● **Source information**
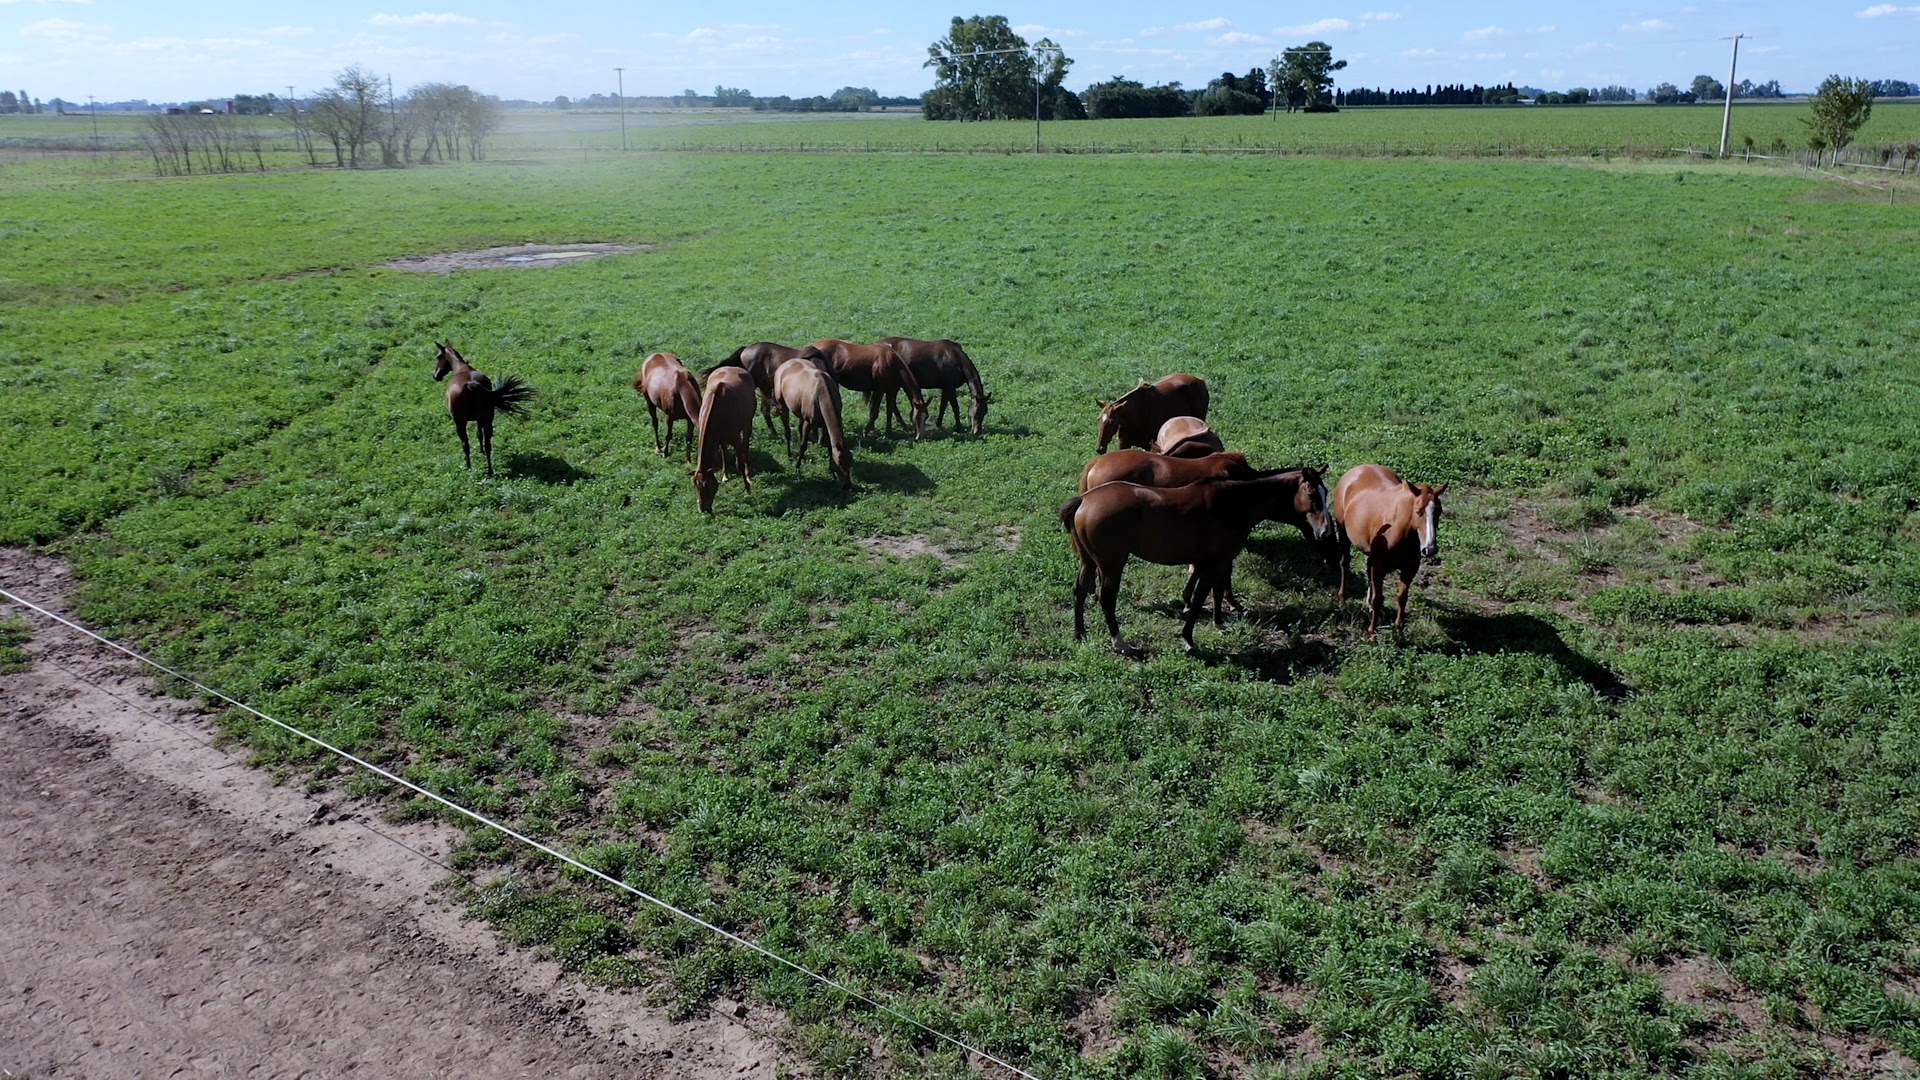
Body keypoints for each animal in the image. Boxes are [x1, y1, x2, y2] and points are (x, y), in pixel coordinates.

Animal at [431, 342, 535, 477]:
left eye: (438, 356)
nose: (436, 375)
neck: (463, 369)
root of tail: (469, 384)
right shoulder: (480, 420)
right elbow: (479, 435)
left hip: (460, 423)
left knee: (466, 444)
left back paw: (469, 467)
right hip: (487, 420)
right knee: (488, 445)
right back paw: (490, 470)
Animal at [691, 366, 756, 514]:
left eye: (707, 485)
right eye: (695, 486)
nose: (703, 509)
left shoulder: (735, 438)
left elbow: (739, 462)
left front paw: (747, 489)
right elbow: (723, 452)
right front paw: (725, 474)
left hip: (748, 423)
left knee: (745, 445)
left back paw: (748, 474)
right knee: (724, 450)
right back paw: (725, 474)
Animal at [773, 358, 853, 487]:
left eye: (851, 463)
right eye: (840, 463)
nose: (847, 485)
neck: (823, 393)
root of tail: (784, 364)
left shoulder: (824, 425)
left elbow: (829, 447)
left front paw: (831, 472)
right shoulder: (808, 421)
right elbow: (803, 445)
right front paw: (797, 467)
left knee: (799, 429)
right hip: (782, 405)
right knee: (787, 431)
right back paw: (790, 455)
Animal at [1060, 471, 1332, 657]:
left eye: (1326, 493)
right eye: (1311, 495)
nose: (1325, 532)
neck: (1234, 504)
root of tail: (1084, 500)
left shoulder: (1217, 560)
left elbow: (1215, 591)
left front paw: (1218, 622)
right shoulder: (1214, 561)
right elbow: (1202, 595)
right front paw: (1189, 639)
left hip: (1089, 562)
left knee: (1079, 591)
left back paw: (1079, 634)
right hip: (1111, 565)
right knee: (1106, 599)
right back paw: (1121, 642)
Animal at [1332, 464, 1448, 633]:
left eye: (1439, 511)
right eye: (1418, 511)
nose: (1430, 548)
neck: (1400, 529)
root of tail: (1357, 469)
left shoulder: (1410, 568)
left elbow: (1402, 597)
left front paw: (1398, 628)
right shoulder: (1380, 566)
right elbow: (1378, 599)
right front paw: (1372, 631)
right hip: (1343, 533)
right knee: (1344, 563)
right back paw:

● **Instructions for the task**
Please repeat the data verbatim and leave the pictures out of your copy.

● **Written answer**
Body keypoints for each animal in the image. Boxes are [x1, y1, x2, y2] and points are (x, y), in pixel coordinates.

Animal at [431, 342, 535, 477]:
left eye: (438, 356)
nose: (436, 375)
neck: (463, 369)
root of tail: (469, 384)
right shoulder: (480, 420)
right elbow: (479, 435)
left hip: (460, 423)
left knee: (466, 444)
left back paw: (469, 467)
right hip: (487, 420)
right knee: (488, 445)
right back paw: (490, 470)
Animal at [691, 366, 756, 514]:
left eye: (707, 485)
right eye: (695, 486)
nose: (703, 509)
left shoulder: (735, 438)
left elbow: (739, 462)
left front paw: (747, 489)
right elbow: (723, 452)
right front paw: (725, 474)
left hip: (748, 423)
left knee: (745, 445)
left back paw: (748, 474)
right knee: (724, 450)
right back paw: (725, 474)
Animal at [773, 358, 853, 487]:
left eye: (851, 463)
right eye: (840, 463)
nose: (847, 485)
neck: (823, 393)
root of tail: (784, 364)
left shoulder: (824, 425)
left elbow: (829, 447)
left front paw: (831, 472)
right shoulder: (808, 421)
right elbow: (803, 445)
right front paw: (797, 467)
left knee: (799, 429)
right hip: (782, 405)
right knee: (787, 431)
right back paw: (790, 455)
Animal at [1060, 471, 1332, 657]:
left eye: (1326, 493)
right eye: (1311, 495)
nose: (1325, 532)
neck: (1234, 504)
root of tail: (1084, 500)
left shoulder: (1217, 560)
left elbow: (1215, 591)
left front paw: (1218, 622)
right shoulder: (1214, 561)
right elbow: (1202, 595)
right front paw: (1189, 639)
left hip: (1089, 562)
left knee: (1079, 591)
left back paw: (1079, 634)
right hip: (1111, 565)
right knee: (1106, 599)
right back paw: (1121, 642)
Animal at [1332, 464, 1448, 633]:
left eye: (1439, 511)
right eye: (1418, 511)
nose: (1430, 548)
neck: (1400, 529)
root of tail: (1357, 469)
left shoulder: (1410, 568)
left elbow: (1402, 597)
left front paw: (1398, 628)
right shoulder: (1380, 566)
right elbow: (1378, 599)
right front paw: (1372, 631)
right hip: (1343, 533)
right knee: (1344, 563)
right back paw:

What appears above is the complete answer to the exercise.